--- EXERCISE DETAILS ---
Return every line in the entries below where the word "right" shows up.

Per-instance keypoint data
====
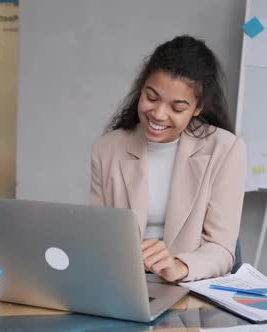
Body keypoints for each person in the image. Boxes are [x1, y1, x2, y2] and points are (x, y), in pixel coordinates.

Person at [91, 35, 246, 282]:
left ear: (198, 108)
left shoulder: (225, 149)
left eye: (177, 108)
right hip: (126, 283)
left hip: (191, 287)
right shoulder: (107, 149)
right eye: (151, 98)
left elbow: (221, 248)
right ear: (141, 88)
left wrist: (179, 266)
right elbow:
====
--- TASK RESPONSE ---
right hip: (126, 283)
right shoulder: (107, 149)
right eye: (151, 98)
right ear: (141, 88)
right elbow:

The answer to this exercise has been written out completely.